The concept seems intriguing, but clearly reveals a number of pitfalls only the strongest performers could avoid and overcome. "Sam Adams, Sam Adams, Mayor Ex Machina" is an entirely improvised musical. Yeah, improvised musical. Combine the challenges of acting, improv, and lyric writing, fold in the fickle, comedic tastes of a mixed audience and BRACE YOURSELF FOR DISASTER. What the hell are you thinking? Short sketch improv is hard enough; making jokes in character without always referring to your screw-ups or retreating to some static character that more-often-than-not draws a chuckle from the audience is hard. I tried improv in high school acting class and sucked; I wasn't funny. I wasn't even interesting. Why make it even harder by incorporating song while trying to develop a story line for a play? Are you starting to see the pitfalls I mentioned earlier?

At the start of the play, an actor asked, "What's the motivating factor in your life?" Some jackass with too much time on his retired hands shouted out, "Anger." Meditate or something, man. Let it go. I'm sure everyone's forgotten about that baseball game you blew back in second grade and your dad really did love you. You're not the reason he drank. I have the number of a good therapist to work through all of this. From here on out, we both feared the worst; this was going to be ugly. Anger shouldn't drive anything but a Tarantino film.

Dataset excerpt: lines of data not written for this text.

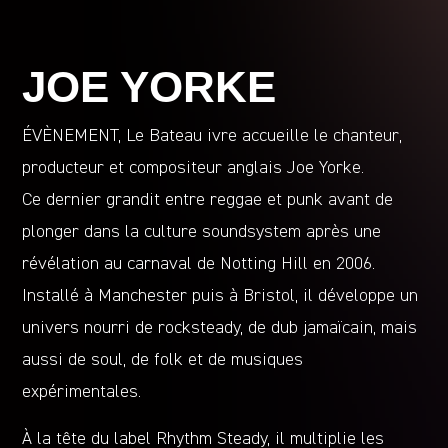
JOE YORKE
ÉVÈNEMENT, Le Bateau ivre accueille le chanteur,
producteur et compositeur anglais Joe Yorke.
Ce dernier grandit entre reggae et punk avant de
plonger dans la culture soundsystem après une
révélation au carnaval de Notting Hill en 2006.
Installé à Manchester puis à Bristol, il développe un
univers nourri de rocksteady, de dub jamaïcain, mais
aussi de soul, de folk et de musiques
expérimentales.
À la tête du label Rhythm Steady, il multiplie les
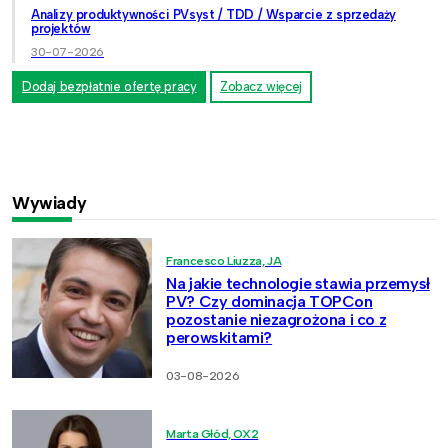
Analizy produktywności PVsyst / TDD / Wsparcie z sprzedaży
projektów
30-07-2026
Dodaj bezpłatnie ofertę pracy
Zobacz więcej
Wywiady
Francesco Liuzza, JA
Na jakie technologie stawia przemysł
PV? Czy dominacja TOPCon
pozostanie niezagrożona i co z
perowskitami?
03-08-2026
Marta Głód, OX2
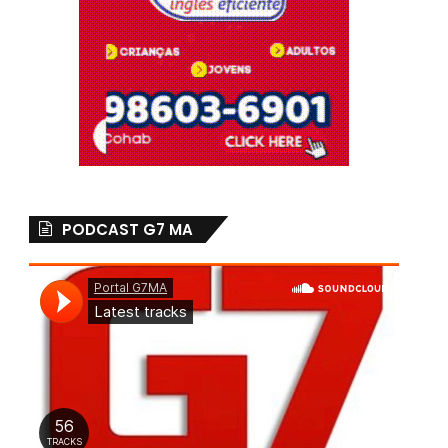
PODCAST G7 MA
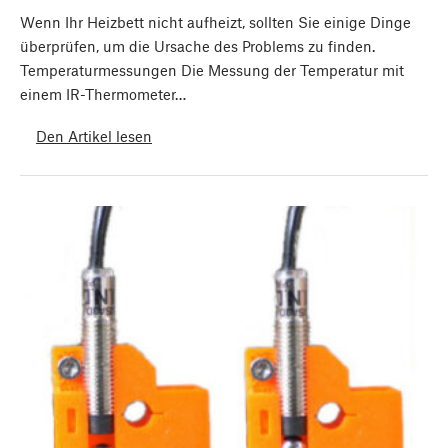
Wenn Ihr Heizbett nicht aufheizt, sollten Sie einige Dinge
überprüfen, um die Ursache des Problems zu finden.
Temperaturmessungen Die Messung der Temperatur mit
einem IR-Thermometer…
Den Artikel lesen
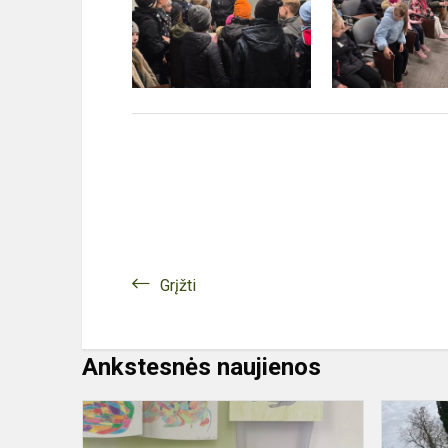
Grįžti
Ankstesnės naujienos
Akcija
„Atsigręžk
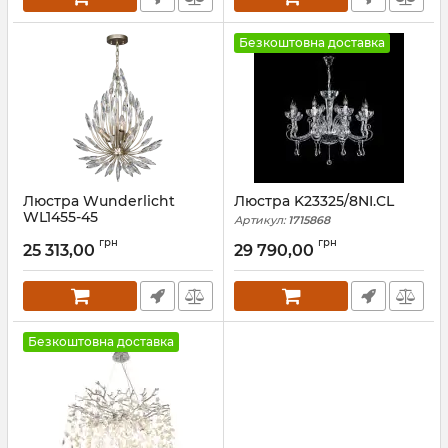
Безкоштовна доставка
Люстра Wunderlicht
Люстра K23325/8NI.CL
WL1455-45
Артикул:
1715868
Артикул:
WL1455-45
грн
грн
25 313,00
29 790,00
Безкоштовна доставка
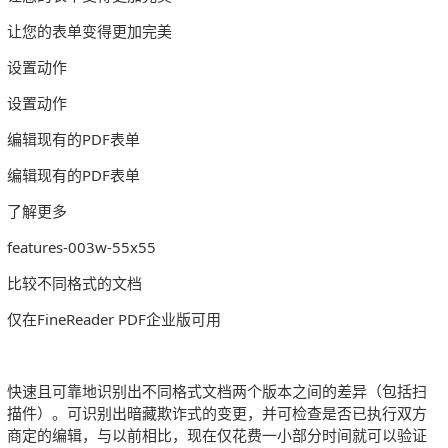
让您的表单变得更加完美
设置动作
设置动作
编辑现有的PDF表单
编辑现有的PDF表单
了解更多
features-003w-55x55
比较不同格式的文档
仅在FineReader PDF企业版可用
快速且可靠地识别出不同格式文档两个版本之间的差异（包括扫
描件）。可识别出暗藏欺诈式的变更，并可检查是否已执行双方
商定的编辑，与以前相比，现在仅花费一小部分时间就可以验证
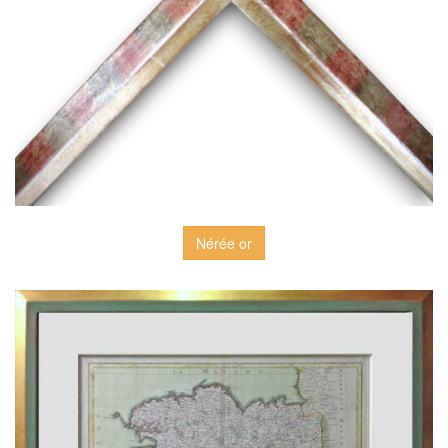
Nérée or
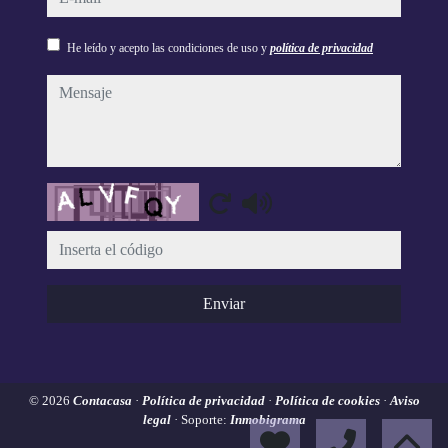
He leído y acepto las condiciones de uso y
política de privacidad
mensaje
Captcha
Enviar
© 2026
Contacasa
·
Política de privacidad
·
Política de cookies
·
Aviso
legal
· Soporte:
Inmobigrama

It just so happens, the displaced mayor of Portland finds secret passages throughout the city and tries to exact his revenge by planting explosive charges in his personal, underground sidewalk and sink the town into the open mouth of Hell. Why not? We've had politicians with similar plans. The plot, further thickened by an age reducing facial cream and subsequent addiction to said cream, stumbled around for an hour with poorly constructed songs about pee in a cup, going down, down, down, and selling out to L'Oreal. Someone's face melted off; I thought it was the mayor, but it was one guy playing two roles. Sounds great! This bleeding and flailing raccoon of a play was finally smacked in the head with a shovel by Sam Adams and sent to God's wilderness preserve. The new mayor, Sam Adams, magically had a time machine and liked to eat bombs for breakfast. Way to wrap it up. Bravo! Huh? Even though it was free, I paid with something more precious than money. Part of me died.

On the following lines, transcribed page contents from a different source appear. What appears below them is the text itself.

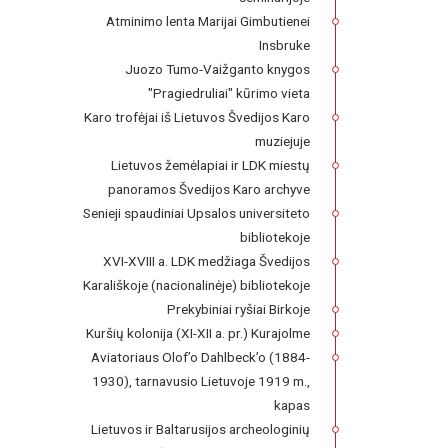
Atminimo lenta Marijai Gimbutienei
Insbruke
Juozo Tumo-Vaižganto knygos
"Pragiedruliai" kūrimo vieta
Karo trofėjai iš Lietuvos Švedijos Karo
muziejuje
Lietuvos žemėlapiai ir LDK miestų
panoramos Švedijos Karo archyve
Senieji spaudiniai Upsalos universiteto
bibliotekoje
XVI-XVIII a. LDK medžiaga Švedijos
Karališkoje (nacionalinėje) bibliotekoje
Prekybiniai ryšiai Birkoje
Kuršių kolonija (XI-XII a. pr.) Kurajolme
Aviatoriaus Olof’o Dahlbeck’o (1884-
1930), tarnavusio Lietuvoje 1919 m.,
kapas
Lietuvos ir Baltarusijos archeologinių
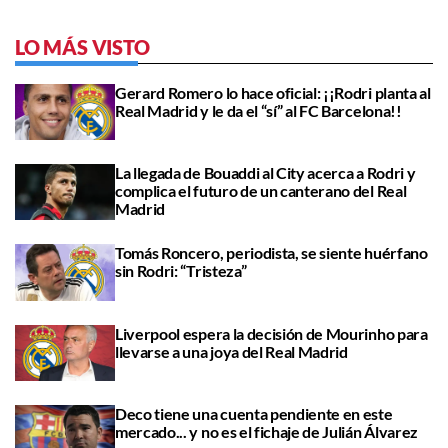
LO MÁS VISTO
Gerard Romero lo hace oficial: ¡¡Rodri planta al
Real Madrid y le da el “sí” al FC Barcelona!!
La llegada de Bouaddi al City acerca a Rodri y
complica el futuro de un canterano del Real
Madrid
Tomás Roncero, periodista, se siente huérfano
sin Rodri: “Tristeza”
Liverpool espera la decisión de Mourinho para
llevarse a una joya del Real Madrid
Deco tiene una cuenta pendiente en este
mercado... y no es el fichaje de Julián Álvarez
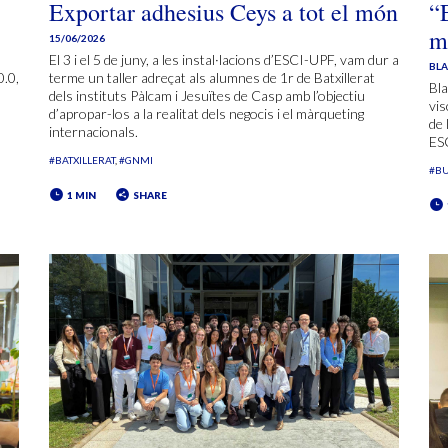
Exportar adhesius Ceys a tot el món
“
m
15/06/2026
El 3 i el 5 de juny, a les instal·lacions d’ESCI-UPF, vam dur a
BL
0.0,
terme un taller adreçat als alumnes de 1r de Batxillerat
Bla
dels instituts Pàlcam i Jesuïtes de Casp amb l’objectiu
vis
d’apropar-los a la realitat dels negocis i el màrqueting
de 
internacionals.
ES
#BATXILLERAT
#GNMI
#B
1 MIN
SHARE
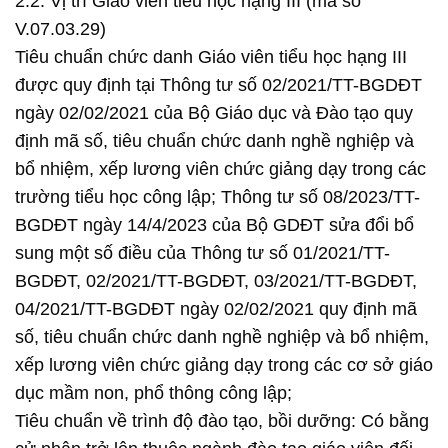
2.2. Vị trí Giáo viên tiểu học hạng III (mã số
V.07.03.29)
Tiêu chuẩn chức danh Giáo viên tiểu học hạng III
được quy định tại Thông tư số 02/2021/TT-BGDĐT
ngày 02/02/2021 của Bộ Giáo dục và Đào tạo quy
định mã số, tiêu chuẩn chức danh nghề nghiệp và
bổ nhiệm, xếp lương viên chức giảng dạy trong các
trường tiểu học công lập; Thông tư số 08/2023/TT-
BGDĐT ngày 14/4/2023 của Bộ GDĐT sửa đổi bổ
sung một số điều của Thông tư số 01/2021/TT-
BGDĐT, 02/2021/TT-BGDĐT, 03/2021/TT-BGDĐT,
04/2021/TT-BGDĐT ngày 02/02/2021 quy định mã
số, tiêu chuẩn chức danh nghề nghiệp và bổ nhiệm,
xếp lương viên chức giảng dạy trong các cơ sở giáo
dục mầm non, phổ thông công lập;
Tiêu chuẩn về trình độ đào tạo, bồi dưỡng: Có bằng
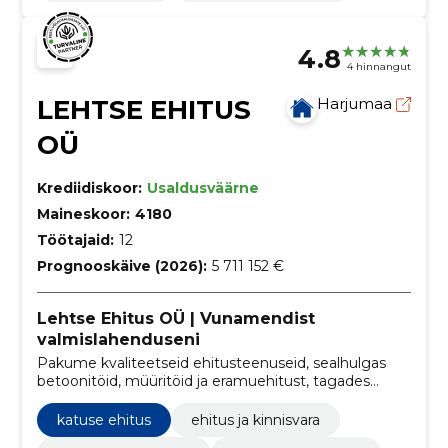
4.8
4 hinnangut
LEHTSE EHITUS
Harjumaa
OÜ
Krediidiskoor:
Usaldusväärne
Maineskoor:
4180
Töötajaid:
12
Prognooskäive (2026):
5 711 152 €
Lehtse Ehitus OÜ | Vunamendist
valmislahenduseni
Pakume kvaliteetseid ehitusteenuseid, sealhulgas
betoonitöid, müüritöid ja eramuehitust, tagades
klientidele professionaalse töö ning rahulolu.
katuse ehitus
ehitus ja kinnisvara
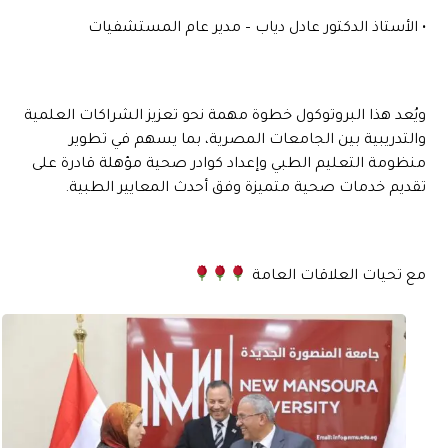
• الأستاذ الدكتور عادل دياب – مدير عام المستشفيات
ويُعد هذا البروتوكول خطوة مهمة نحو تعزيز الشراكات العلمية
والتدريبية بين الجامعات المصرية، بما يسهم في تطوير
منظومة التعليم الطبي وإعداد كوادر صحية مؤهلة قادرة على
تقديم خدمات صحية متميزة وفق أحدث المعايير الطبية.
مع تحيات العلاقات العامة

I can appreciate improv actors stumbling through lines, or forgetting character names when an entire hour-long performance is made up on the fly, but when songs don't rhyme or follow any beat, that's just too much. Call off the song, shut down the Casio, and write a god-damned script. It can't be any harder than making up this crap.

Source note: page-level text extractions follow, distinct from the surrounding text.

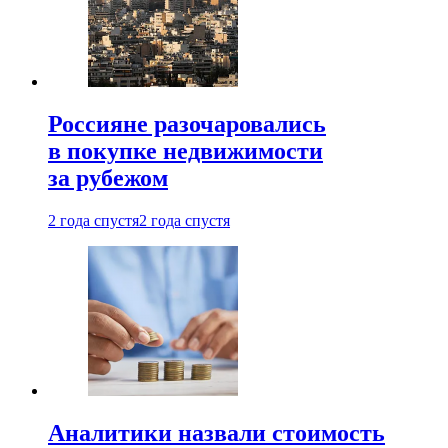
Россияне разочаровались
в покупке недвижимости
за рубежом
2 года спустя
2 года спустя
Аналитики назвали стоимость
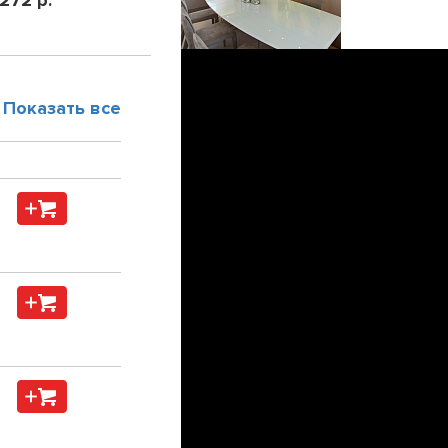
 272 р.
Показать все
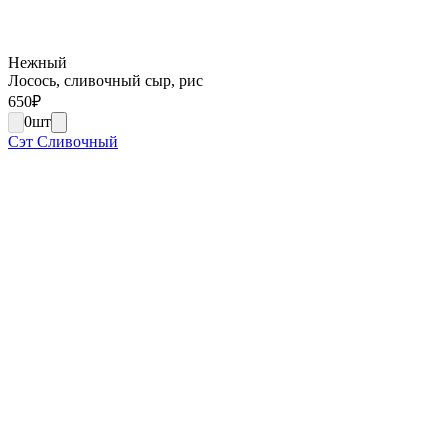
Нежный
Лосось, сливочный сыр, рис
650
₽
0
шт
Сэт Сливочный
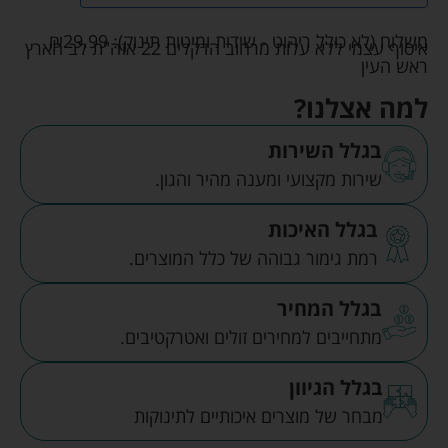
משלוח (לא כולל ריהוט - שידות ומיטות תינוק):
29.99
₪
איסוף עצמי ללא עלות מרחוב הדקלים 22 אזה"ת לב הארץ
ראש העין
למה אצלנו?
בגלל השירות
שירות מקצועי ומענה מהיר והגון.
בגלל האיכות
רמת גימור גבוהה של כלל המוצרים.
בגלל המחיר
מתחייבים למחירים זולים ואטרקטיבים.
בגלל הגיוון
מבחר של מוצרים איכותיים לתינוקות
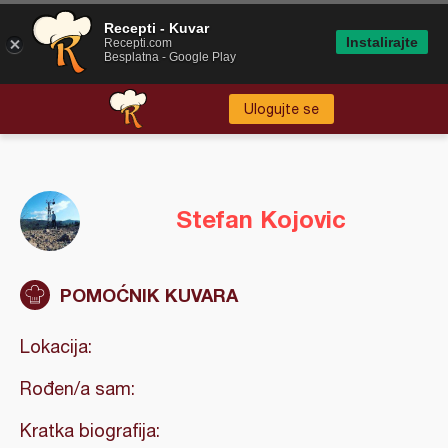
Recepti - Kuvar
Instalirajte
Recepti.com
Besplatna - Google Play
Ulogujte se
Stefan Kojovic
POMOĆNIK KUVARA
Lokacija:
Rođen/a sam:
Kratka biografija:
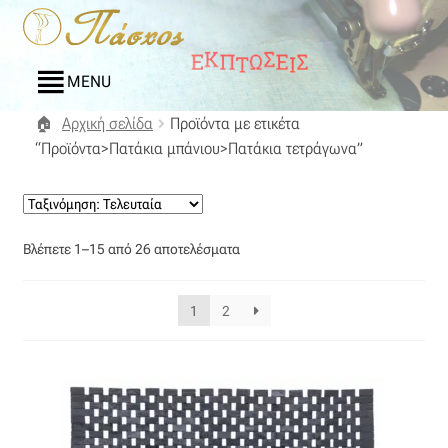
Απευθείας
Μετάβαση
μετάβαση
σε
στην
περιεχόμενο
MENU
πλοήγηση
Αρχική σελίδα
Προϊόντα με ετικέτα
Αρχική
“Προϊόντα>Πατάκια μπάνιου>Πατάκια τετράγωνα”
Blog
Compare
Sorted
Βλέπετε 1–15 από 26 αποτελέσματα
by
Αγαπημένα
latest
1
2
Αποστολές
Επικοινωνία
Επιστροφές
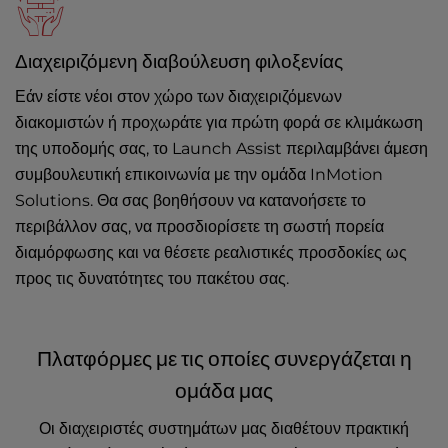
Διαχειριζόμενη διαβούλευση φιλοξενίας
Εάν είστε νέοι στον χώρο των διαχειριζόμενων
διακομιστών ή προχωράτε για πρώτη φορά σε κλιμάκωση
της υποδομής σας, το Launch Assist περιλαμβάνει άμεση
συμβουλευτική επικοινωνία με την ομάδα InMotion
Solutions. Θα σας βοηθήσουν να κατανοήσετε το
περιβάλλον σας, να προσδιορίσετε τη σωστή πορεία
διαμόρφωσης και να θέσετε ρεαλιστικές προσδοκίες ως
προς τις δυνατότητες του πακέτου σας.
Πλατφόρμες με τις οποίες συνεργάζεται η
ομάδα μας
Οι διαχειριστές συστημάτων μας διαθέτουν πρακτική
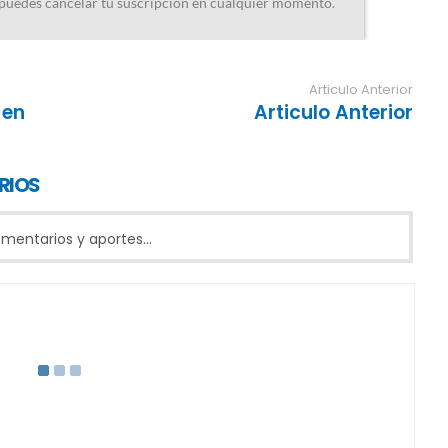
Articulo Anterior
 en
Articulo Anterior
RIOS
entarios y aportes...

I actually feel bad writing this. They tried hard; they really did and I appreciate that. I couldn't get up there and prance around, making up lyrics as I go, but neither could they. And that's my point. The entire concept of an improvised musical is absolutely ridiculous. Perhaps, it's the ridiculous to which I cannot relate. Things did not make sense in Monty Python, but John Cleese was funny and everything worked out fine. Maybe the stars weren't aligned on October 25th for the Curious Comedy Theater, or maybe I can't stand poor performances; I don't know, but I wouldn't hire this pack of Whose Line Is It, Anyway hacks for to clean Port-A-Potties.

1 comment:

Anonymous said...

Get on the ball and try some free lance writing for some off the wall newspapers in the area there must be some around.